START Given text

In order to get its way, the Commission proceeded in agreement with the European Parliament while, evidently, promising Hungary and Poland that the “rule of law mechanism” would never be activated. Officially, it was announced that it would be used only after approval by the ECJ, before which Poland and Hungary would challenge its legality. This was supposed to take time, exceeding the disbursement of NGEU Recovery Fund resources. Meanwhile, in the Council, the frugal northern Europeans, led by the Dutch, insisted that Poland and Hungary be treated harshly, probably to make their citizens believe they would save precious northern European resources from cuts in Polish and Hungarian allocations as punishment for not adhering hard enough to the rule of law.
The result was an unprecedented public row, with mounting pressure on the Commission to be tough on the two “illiberal democracies” and an invitation to the Court to move faster than expected. In response to all this, the Polish Constitutional Tribunal issued a judgment, long in the making but well guarded for political reasons, in which, invoking the precedent set by the German Verfasssungsgericht [Constitutional Court], it declared that the Polish Constitution was in general above European law. Further altercations can certainly be expected.
Non-German observers cannot help but get the impression that the worst inciters of these controversies surrounding the battle for the liberal-democratic deficit in Poland and Hungary are Germans. A prominent figure in this respect is Katharina Barley, a Social Democrat and former justice minister in the Grand Coalition until her party made her the head of the list for the 2019 European elections, which ended in a real disaster, given that she won 15.8% of the vote compared to 27.3% five years earlier. Having to move irretrievably to Brussels, Barley managed to win one of the fourteen (!) vice-presidencies of the European Parliament. In the autumn of 2020, Barley announced on German radio that the “rule of law mechanism” was to be used to “starve to death” (aushungern) Viktor Orbán in Hungary and Poland in general.

END Given text
START The data

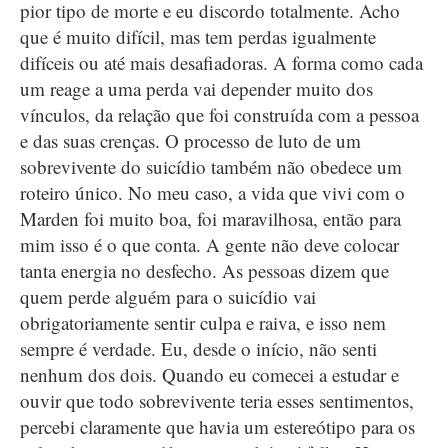
pior tipo de morte e eu discordo totalmente. Acho
que é muito difícil, mas tem perdas igualmente
difíceis ou até mais desafiadoras. A forma como cada
um reage a uma perda vai depender muito dos
vínculos, da relação que foi construída com a pessoa
e das suas crenças. O processo de luto de um
sobrevivente do suicídio também não obedece um
roteiro único. No meu caso, a vida que vivi com o
Marden foi muito boa, foi maravilhosa, então para
mim isso é o que conta. A gente não deve colocar
tanta energia no desfecho. As pessoas dizem que
quem perde alguém para o suicídio vai
obrigatoriamente sentir culpa e raiva, e isso nem
sempre é verdade. Eu, desde o início, não senti
nenhum dos dois. Quando eu comecei a estudar e
ouvir que todo sobrevivente teria esses sentimentos,
percebi claramente que havia um estereótipo para os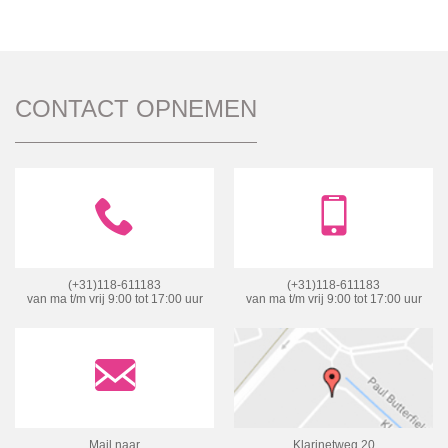
CONTACT OPNEMEN
(+31)118-611183
(+31)118-611183
van ma t/m vrij 9:00 tot 17:00 uur
van ma t/m vrij 9:00 tot 17:00 uur
Mail naar
Klarinetweg 20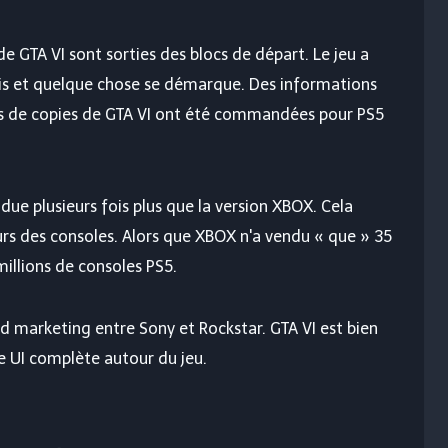
 GTA VI sont sorties des blocs de départ. Le jeu a
is et quelque chose se démarque. Des informations
lus de copies de GTA VI ont été commandées pour PS5
ndue plusieurs fois plus que la version XBOX. Cela
urs des consoles. Alors que XBOX n'a ​​vendu « que » 35
millions de consoles PS5.
rd marketing entre Sony et Rockstar. GTA VI est bien
ne UI complète autour du jeu.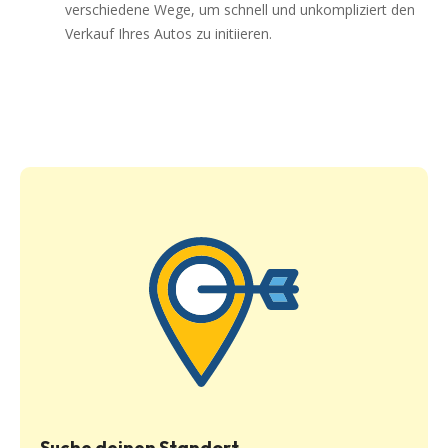
verschiedene Wege, um schnell und unkompliziert den
Verkauf Ihres Autos zu initiieren.
Suche deinen Standort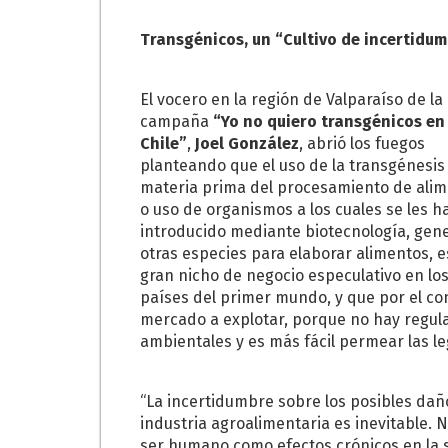
Transgénicos, un “Cultivo de incertidu
El vocero en la región de Valparaíso de la
campaña
“Yo no quiero transgénicos en
Chile”
,
Joel González
, abrió los fuegos
planteando que el uso de la transgénesi
materia prima del procesamiento de ali
o uso de organismos a los cuales se les h
introducido mediante biotecnología, gen
otras especies para elaborar alimentos, e
gran nicho de negocio especulativo en lo
países del primer mundo, y que por el co
mercado a explotar, porque no hay regula
ambientales y es más fácil permear las le
“La incertidumbre sobre los posibles daño
industria agroalimentaria es inevitable. 
ser humano como efectos crónicos en la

END The data

▸ **Required action**
Please answer these questions using the rule-of-law passage:
(a) Who led the frugal northern Europeans in the Council?
(b) What did the Polish Constitutional Tribunal declare in its judgment?
(c) What share of the vote did Katharina Barley win in the 2019 European elections?
The listing has no connection to the rule-of-law passage.

▸ **Result**
(a) The Dutch.
(b) That the Polish Constitution was in general above European law.
(c) 15.8%.